Th2 biased upper airway inflammation is associated with an impaired response to viral infection with Herpes simplex virus 1

BACKGROUND: We aimed to elucidate possible differences in antiviral defense in chronic rhinosinusitis with nasal polyps (CRSwNP) mucosal tissue compared to healthy mucosal tissue (HMT) upon herpes simplex virus 1 (HSV1) exposure.

METHODOLOGY: HMT and CRSwNP samples were infected with HSV1. We visualized the virus location by immunofluorescence and monitored invasion by a score. The mediators Interferon (IFN)-α, IFN-β, IFN-λ, IFN-γ, Interleukin (IL)-6, IL-1β, Tumor necrosis factor (TNF)-α, IL-17, IL-5, IL-10 were measured in culture supernatants at baseline and at 24 h, 48 h and 72 h after virus incubation.

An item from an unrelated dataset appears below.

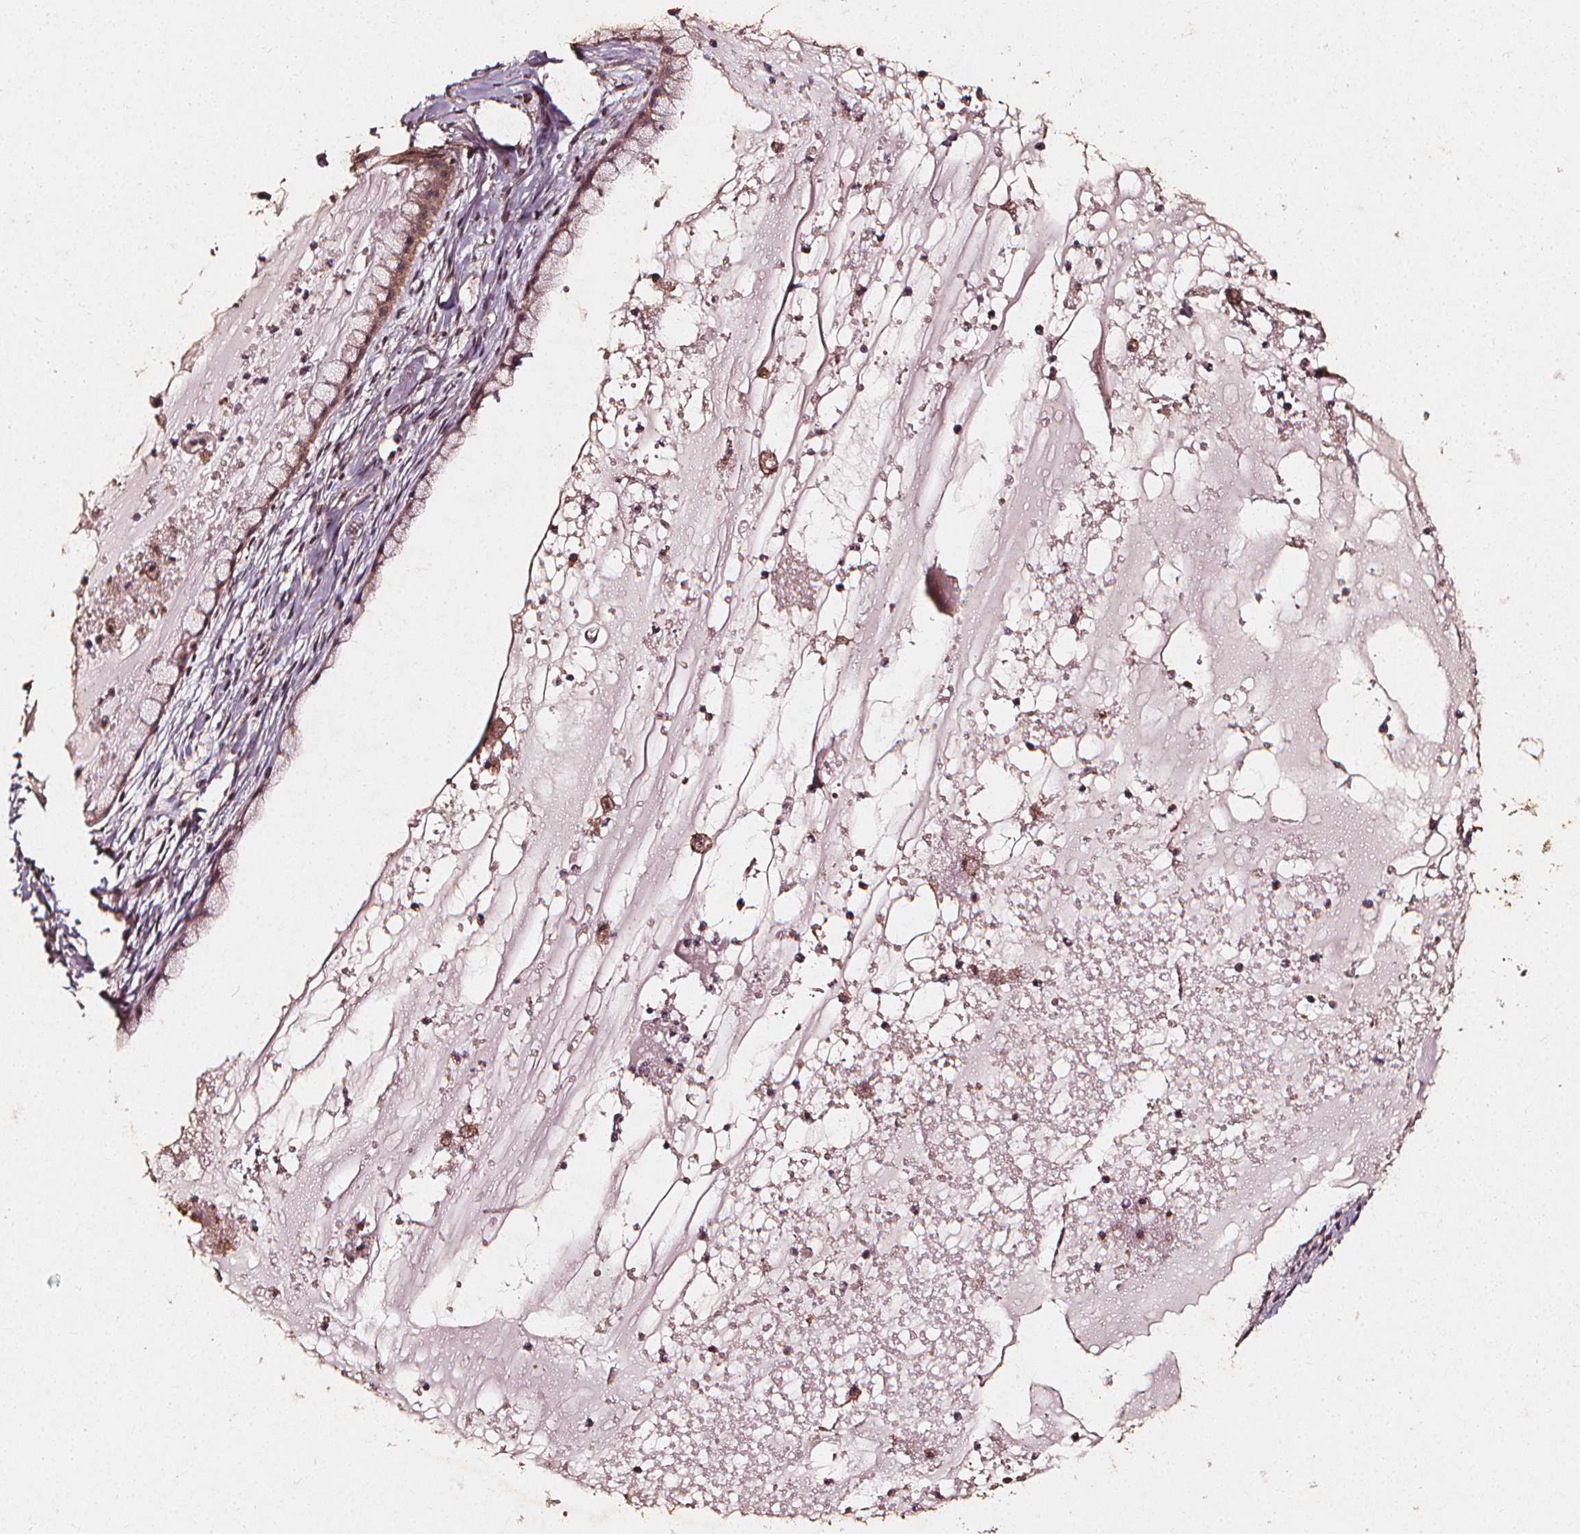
{"staining": {"intensity": "weak", "quantity": "25%-75%", "location": "cytoplasmic/membranous"}, "tissue": "ovarian cancer", "cell_type": "Tumor cells", "image_type": "cancer", "snomed": [{"axis": "morphology", "description": "Cystadenocarcinoma, mucinous, NOS"}, {"axis": "topography", "description": "Ovary"}], "caption": "Ovarian cancer stained with immunohistochemistry (IHC) shows weak cytoplasmic/membranous staining in approximately 25%-75% of tumor cells.", "gene": "ABCA1", "patient": {"sex": "female", "age": 41}}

RESULTS: CRSwNP mucosal tissue showed a significant deficit in IFN-γ and IL-17 release within 24 to 72 hours after infection in comparison to HMT, at the same time releasing significantly more pro-inflammatory cytokines including IL-1β and TNF-α. These findings were associated with significantly higher viral invasion scores at 48 and 72 h in CRSwNP mucosa compared to those for the HMT.

CONCLUSIONS: We demonstrate for the first time in a human ex-vivo mucosal model that the inadequate response of CRSwNP may be associated with a deeper intrusion of viruses into the mucosal tissue, and may contribute to more and longer symptoms upon acute infection, but also to the persistence of inflammation in CRSwNP tissue.